Your Voice Says It All
How surprised would you be to discover that research on the human voice reveals that people prefer to hear information delivered by deeper voices? I have to say I was very surprised to discover this, particularly when you consider that most successful and popular singers are more often Tenors and Sopranos. But it's not quite as simple as just high and low when it comes to the sound, and specifically the pitch ( or musicality) of your voice.
Apparently vocal researchers have found that people with lower voices are perceived as more dominant, knowledgeable and attractive. When participants are asked to describe the owner of a lower voice they often guess that the person speaking is large and strong physically. Whereas those with higher voices are perceived as smaller, more submissive, creative, energetic but also more benevolent! Rosario Signorello at UCLA researched politicians and how they manipulate their voices to create an effect.

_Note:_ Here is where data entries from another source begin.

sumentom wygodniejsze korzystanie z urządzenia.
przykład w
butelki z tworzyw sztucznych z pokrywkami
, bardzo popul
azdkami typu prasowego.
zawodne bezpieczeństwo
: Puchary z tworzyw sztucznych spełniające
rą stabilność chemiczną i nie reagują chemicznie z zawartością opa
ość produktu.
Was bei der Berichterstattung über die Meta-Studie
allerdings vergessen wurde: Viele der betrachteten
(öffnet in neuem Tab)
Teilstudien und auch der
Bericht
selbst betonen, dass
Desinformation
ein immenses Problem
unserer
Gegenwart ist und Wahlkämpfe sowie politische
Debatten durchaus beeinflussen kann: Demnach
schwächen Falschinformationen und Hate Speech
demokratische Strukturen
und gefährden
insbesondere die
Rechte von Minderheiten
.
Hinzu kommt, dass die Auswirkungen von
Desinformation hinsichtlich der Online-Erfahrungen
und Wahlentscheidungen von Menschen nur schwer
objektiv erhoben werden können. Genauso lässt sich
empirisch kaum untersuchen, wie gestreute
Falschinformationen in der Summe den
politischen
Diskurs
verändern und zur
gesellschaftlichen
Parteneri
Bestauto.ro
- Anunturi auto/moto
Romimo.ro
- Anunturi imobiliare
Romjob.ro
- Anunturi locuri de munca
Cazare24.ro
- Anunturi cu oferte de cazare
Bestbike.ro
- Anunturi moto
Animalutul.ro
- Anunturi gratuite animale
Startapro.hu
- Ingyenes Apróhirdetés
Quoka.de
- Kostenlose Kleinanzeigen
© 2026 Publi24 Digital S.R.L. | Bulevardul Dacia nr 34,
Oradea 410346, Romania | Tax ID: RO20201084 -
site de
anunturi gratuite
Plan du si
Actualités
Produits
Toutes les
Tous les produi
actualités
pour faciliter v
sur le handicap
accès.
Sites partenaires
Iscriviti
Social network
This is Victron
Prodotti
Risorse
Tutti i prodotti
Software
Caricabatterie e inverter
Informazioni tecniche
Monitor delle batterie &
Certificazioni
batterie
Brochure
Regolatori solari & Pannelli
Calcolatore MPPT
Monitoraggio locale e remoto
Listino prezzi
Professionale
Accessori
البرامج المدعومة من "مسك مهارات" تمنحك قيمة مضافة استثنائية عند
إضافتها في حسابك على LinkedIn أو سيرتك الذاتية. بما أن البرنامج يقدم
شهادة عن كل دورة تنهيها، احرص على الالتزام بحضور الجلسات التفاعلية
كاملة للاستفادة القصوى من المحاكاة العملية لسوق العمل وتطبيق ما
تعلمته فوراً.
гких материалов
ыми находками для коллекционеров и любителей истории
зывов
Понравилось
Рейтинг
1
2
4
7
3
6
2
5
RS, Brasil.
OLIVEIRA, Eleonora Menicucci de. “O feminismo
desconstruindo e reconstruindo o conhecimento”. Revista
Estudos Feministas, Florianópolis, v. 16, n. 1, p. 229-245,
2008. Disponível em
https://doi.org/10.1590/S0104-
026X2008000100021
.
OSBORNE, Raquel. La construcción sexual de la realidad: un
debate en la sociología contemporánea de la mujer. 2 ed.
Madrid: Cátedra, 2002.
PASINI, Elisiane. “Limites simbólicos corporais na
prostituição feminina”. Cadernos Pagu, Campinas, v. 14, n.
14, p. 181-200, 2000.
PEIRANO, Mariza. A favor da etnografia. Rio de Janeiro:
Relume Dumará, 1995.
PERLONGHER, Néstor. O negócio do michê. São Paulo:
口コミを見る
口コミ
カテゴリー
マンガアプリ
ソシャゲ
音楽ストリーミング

He said: "Political leaders have the ability to manipulate their voices in order to be recognised as dominant figures. The internal characteristics of a dynamic or charming leader are always perceived through voice. Leaders use a charismatic voice to arouse an emotional state in their listeners,"
There is also a cultural element when it comes to preferences of voice. For example, French participants preferred leaders with a medium vocal pitch, perceiving them as prudent, calm, trustworthy and fair. Whereas the Italian participants preferred a lower pitch, viewing this as a sign of authority, determination and even a little menacing.
Another study showed that lower voices are more easy to listen to and understand, particularly when we're trying to learn something. Psychiatrist Michael Hunter at the University of Sheffield monitored the brain activity of participants as they listened to voice recordings and found they processed lower pitched voices in a different region of the brain from high ones. Higher voices seem to stimulate an area of the brain used for processing complex sounds, like music and this is closely connected to the emotional centres. Lower voices activate the "mind's eye," a region of the brain used for visual imagery and the conceptual centres. This means that perhaps we become overstimulated emotionally when listening to a higher, musical voice and could get distracted from the content of what they're actually saying.
In another study published in 'Evolution and Human Behavior' researchers changed the pitch of archive recordings of US presidents, creating lower and higher versions of each voice. They then played the recordings to a group of people and asked them to rate the speakers' attractiveness, leadership potential, honesty, intelligence and dominance. They also asked subjects which version of the voice they would prefer to vote for. Every participant in the test group preferred the lower- pitched voices.The research suggested that it's actually the 'sound' of dominance that has the biggest impact on voter's decisions.
Finally, in the UK a poll was commissioned by Post Office Telecoms and carried out by University of Sheffield linguist Andrew Linn. Participants were played a mix of 50 male and female voices. The perfect female voice was revealed to be a combination of Mariella Frostrup and Dame Judi Dench and Alan Rickman, Jeremy Irons and Michael Gambon were the most popular male voices. In the same study researchers came up with a mathematical formula for the perfect voice. Apparently we should speak no more than 164 words per minute and pause for 0.48 seconds between sentences. So, if you want people to listen more intently to your dulcet tones, get your stop watch out and start practicing lowering, pausing and pacing your vocal delivery.